Neighbors Being Called Heroes After Cabin Explosion
Feb 16, 2019, 7:43 PM | Updated: 7:45 pm
Timber Lakes, Wasatch County – Even in places that could pass as post cards, ugly things do happen.
“It was terrifying,” said Mary Hammond.
She was with her husband, Nate, at their Timber Lakes home in Wasatch County, when they heard something.
“Sometimes we get snow build up on the roof, and when it drops, it rumbles the house. And we kind of thought that’s what it was and we looked outside and that’s when we noticed their house was engulfed in flames,” she said.
She called 911.
Her husband ran outside to help.
“He could hear her screaming and he knew he needed to get in there,” said Hammond.

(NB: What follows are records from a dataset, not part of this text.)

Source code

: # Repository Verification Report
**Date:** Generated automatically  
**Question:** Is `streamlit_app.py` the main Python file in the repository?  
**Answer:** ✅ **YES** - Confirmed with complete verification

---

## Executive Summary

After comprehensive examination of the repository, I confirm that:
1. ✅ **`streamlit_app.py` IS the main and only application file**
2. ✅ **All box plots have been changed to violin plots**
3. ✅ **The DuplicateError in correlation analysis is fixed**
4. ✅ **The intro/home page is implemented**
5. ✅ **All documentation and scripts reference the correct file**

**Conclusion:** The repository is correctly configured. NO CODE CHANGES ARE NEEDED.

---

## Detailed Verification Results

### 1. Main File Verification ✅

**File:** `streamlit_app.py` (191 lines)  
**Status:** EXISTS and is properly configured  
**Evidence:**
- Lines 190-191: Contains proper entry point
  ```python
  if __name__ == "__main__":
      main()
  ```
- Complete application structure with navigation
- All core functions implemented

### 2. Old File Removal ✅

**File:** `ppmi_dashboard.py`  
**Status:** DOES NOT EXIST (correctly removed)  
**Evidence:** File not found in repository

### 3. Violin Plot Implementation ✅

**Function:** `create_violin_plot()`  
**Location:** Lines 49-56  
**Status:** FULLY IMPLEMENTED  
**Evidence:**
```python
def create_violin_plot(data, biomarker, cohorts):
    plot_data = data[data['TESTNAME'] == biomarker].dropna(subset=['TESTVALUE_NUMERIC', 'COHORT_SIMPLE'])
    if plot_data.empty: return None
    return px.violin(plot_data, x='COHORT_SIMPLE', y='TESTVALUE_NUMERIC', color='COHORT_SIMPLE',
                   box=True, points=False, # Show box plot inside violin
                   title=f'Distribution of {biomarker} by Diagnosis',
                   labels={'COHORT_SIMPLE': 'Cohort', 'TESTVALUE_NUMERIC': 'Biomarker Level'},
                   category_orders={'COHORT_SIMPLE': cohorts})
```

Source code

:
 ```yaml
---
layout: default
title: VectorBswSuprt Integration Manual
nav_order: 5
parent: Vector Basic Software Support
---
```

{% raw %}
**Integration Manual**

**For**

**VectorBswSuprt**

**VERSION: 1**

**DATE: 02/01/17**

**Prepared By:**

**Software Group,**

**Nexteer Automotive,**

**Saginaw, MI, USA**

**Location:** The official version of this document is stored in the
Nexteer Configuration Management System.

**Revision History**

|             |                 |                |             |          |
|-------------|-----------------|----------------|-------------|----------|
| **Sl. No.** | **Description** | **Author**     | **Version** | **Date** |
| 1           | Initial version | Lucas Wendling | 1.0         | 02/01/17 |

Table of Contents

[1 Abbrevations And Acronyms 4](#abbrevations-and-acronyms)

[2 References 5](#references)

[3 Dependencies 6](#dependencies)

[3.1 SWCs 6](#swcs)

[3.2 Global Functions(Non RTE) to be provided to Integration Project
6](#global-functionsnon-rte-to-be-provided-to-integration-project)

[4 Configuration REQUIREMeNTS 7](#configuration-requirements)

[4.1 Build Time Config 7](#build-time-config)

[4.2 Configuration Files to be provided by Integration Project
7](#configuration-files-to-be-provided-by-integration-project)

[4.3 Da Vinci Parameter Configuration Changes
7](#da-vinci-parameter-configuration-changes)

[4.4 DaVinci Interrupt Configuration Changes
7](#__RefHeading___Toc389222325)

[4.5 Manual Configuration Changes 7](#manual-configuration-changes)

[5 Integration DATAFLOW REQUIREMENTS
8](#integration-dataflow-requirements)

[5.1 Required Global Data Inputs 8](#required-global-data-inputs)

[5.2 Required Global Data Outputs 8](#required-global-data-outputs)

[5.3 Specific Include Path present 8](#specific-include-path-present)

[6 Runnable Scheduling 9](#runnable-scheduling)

Two other neighbors, Eric Staton and Mark Pierce, also went in to help after hearing the explosion.
“I couldn’t believe the debris,” said Pierce. “The windows were shattered and there was sheet rock everywhere.”

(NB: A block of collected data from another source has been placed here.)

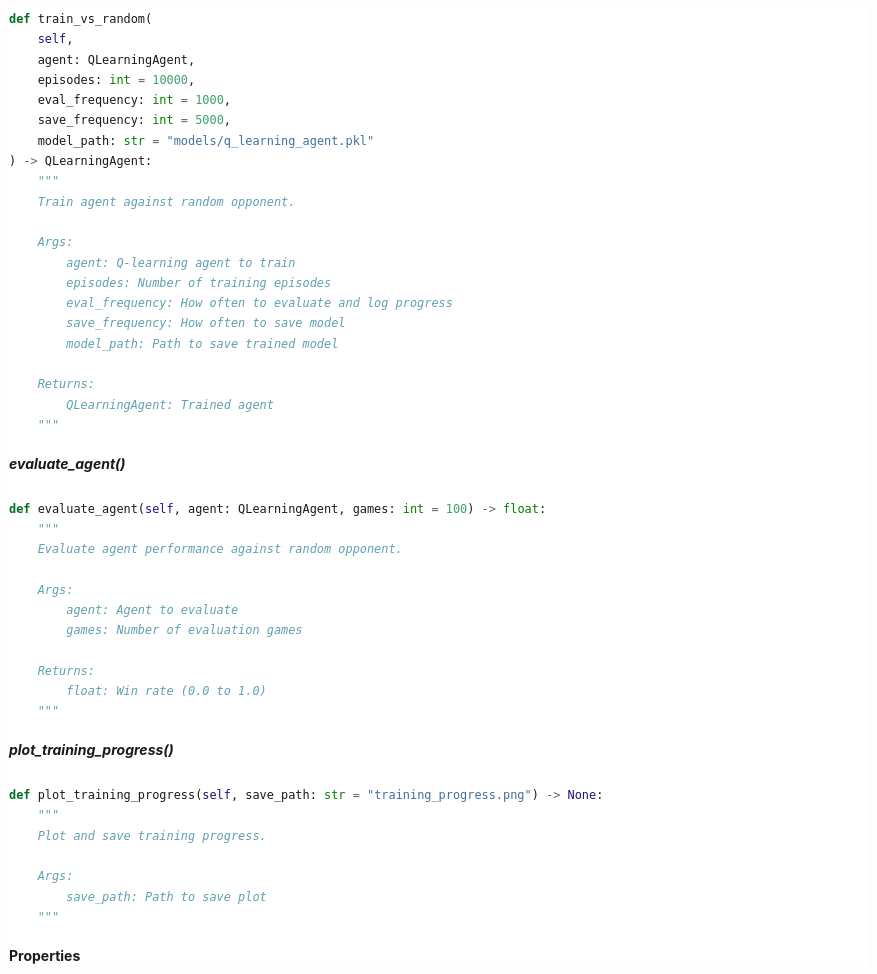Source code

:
 ```python
def train_vs_random(
    self,
    agent: QLearningAgent,
    episodes: int = 10000,
    eval_frequency: int = 1000,
    save_frequency: int = 5000,
    model_path: str = "models/q_learning_agent.pkl"
) -> QLearningAgent:
    """
    Train agent against random opponent.

    Args:
        agent: Q-learning agent to train
        episodes: Number of training episodes
        eval_frequency: How often to evaluate and log progress
        save_frequency: How often to save model
        model_path: Path to save trained model

    Returns:
        QLearningAgent: Trained agent
    """
```

##### evaluate_agent()

```python
def evaluate_agent(self, agent: QLearningAgent, games: int = 100) -> float:
    """
    Evaluate agent performance against random opponent.

    Args:
        agent: Agent to evaluate
        games: Number of evaluation games

    Returns:
        float: Win rate (0.0 to 1.0)
    """
```

##### plot_training_progress()

```python
def plot_training_progress(self, save_path: str = "training_progress.png") -> None:
    """
    Plot and save training progress.

    Args:
        save_path: Path to save plot
    """
```

#### Properties
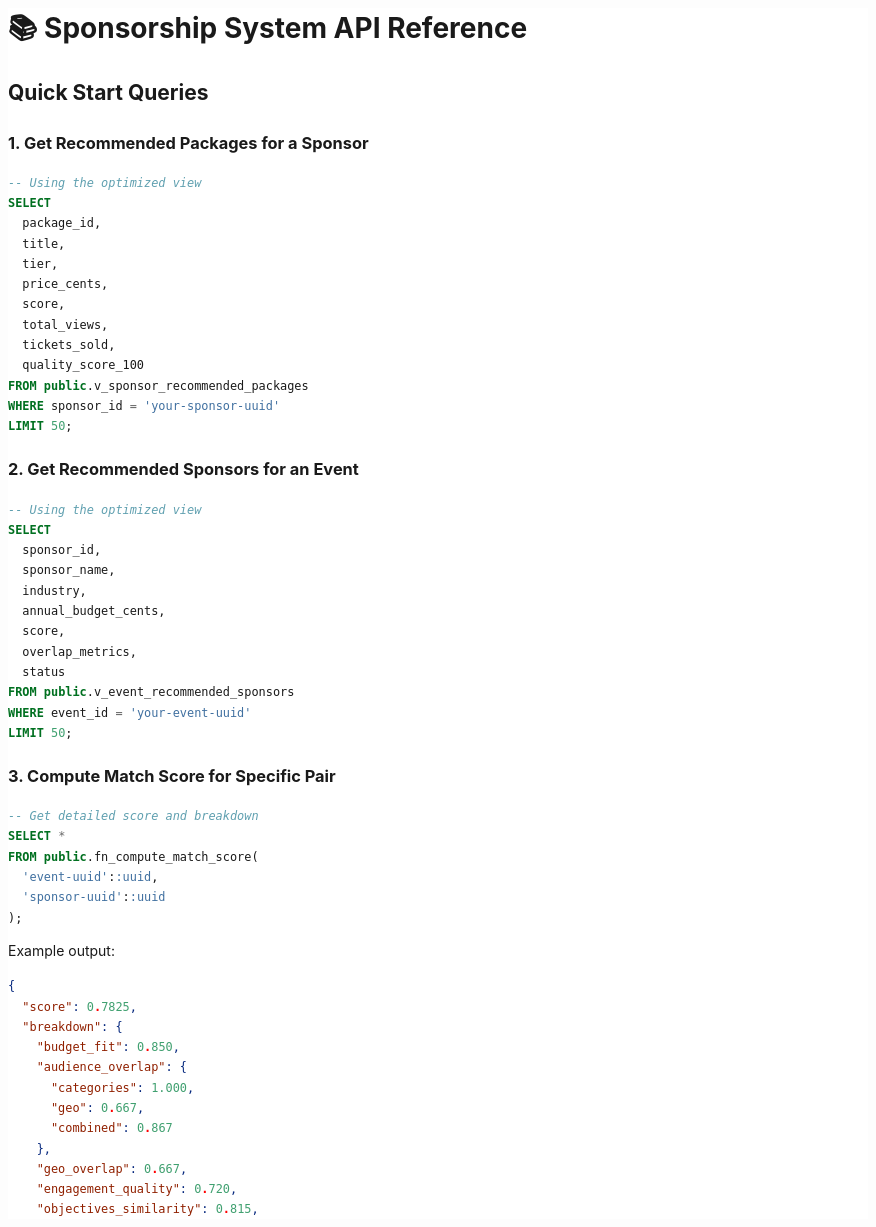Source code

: # 📚 Sponsorship System API Reference

## Quick Start Queries

### 1. Get Recommended Packages for a Sponsor

```sql
-- Using the optimized view
SELECT 
  package_id,
  title,
  tier,
  price_cents,
  score,
  total_views,
  tickets_sold,
  quality_score_100
FROM public.v_sponsor_recommended_packages
WHERE sponsor_id = 'your-sponsor-uuid'
LIMIT 50;
```

### 2. Get Recommended Sponsors for an Event

```sql
-- Using the optimized view
SELECT 
  sponsor_id,
  sponsor_name,
  industry,
  annual_budget_cents,
  score,
  overlap_metrics,
  status
FROM public.v_event_recommended_sponsors
WHERE event_id = 'your-event-uuid'
LIMIT 50;
```

### 3. Compute Match Score for Specific Pair

```sql
-- Get detailed score and breakdown
SELECT * 
FROM public.fn_compute_match_score(
  'event-uuid'::uuid, 
  'sponsor-uuid'::uuid
);
```

Example output:
```json
{
  "score": 0.7825,
  "breakdown": {
    "budget_fit": 0.850,
    "audience_overlap": {
      "categories": 1.000,
      "geo": 0.667,
      "combined": 0.867
    },
    "geo_overlap": 0.667,
    "engagement_quality": 0.720,
    "objectives_similarity": 0.815,
```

When Pierce got there, he saw children by a car in the driveway.
“The kids were coming out and just saying ‘my mom is in there.” They thought she was dead,” said Pierce.
It turns out, the woman screaming for help was their mother.
She had told her children to stay in the car because she smelled gas inside the house when they arrived.
She was inside when the explosion happened.
As Mary Hammond watched from her deck, she started taking cell phone video of the house.
She was worried about her husband and it felt like they were in there forever.
“He was in there a long time,” she said. “I thought there’s no way that they were recovering anyone or anything.”
It took a while because the woman was trapped on the floor.
“She had a couch or a big beam or something across her,” said Pierce.
The three men were able to pull her out.
In Hammond’s cell phone video, you can see them pulling her out into the snow just before the cabin collapsed.
“I think, literally, it was in the nick of time. There were flames right there,” said Pierce. “Honestly, if we wouldn’t have been there, the fire department, they wouldn’t have been able to get to her in time. Because she had debris on her and she was down in the basement.”
We asked Pierce why he went in there knowing he was risking his life.
“I don’t know,” he said as his eyes started to fill with tears. “I mean, I would like to think somebody would try to save my wife, so.”
The cabin is a total loss, but the woman is alive.
She was in surgery at a burn unit and had to be placed in a medical coma.
She was listed in critical, but stable, condition when crews brought her in.
All thanks to neighbors who decided to do something.
“I’m just glad she’s alive,” said Pierce.
The Wasatch County Fire Marshal and fire crews were back at the house Saturday afternoon trying to determine exactly what caused the explosion.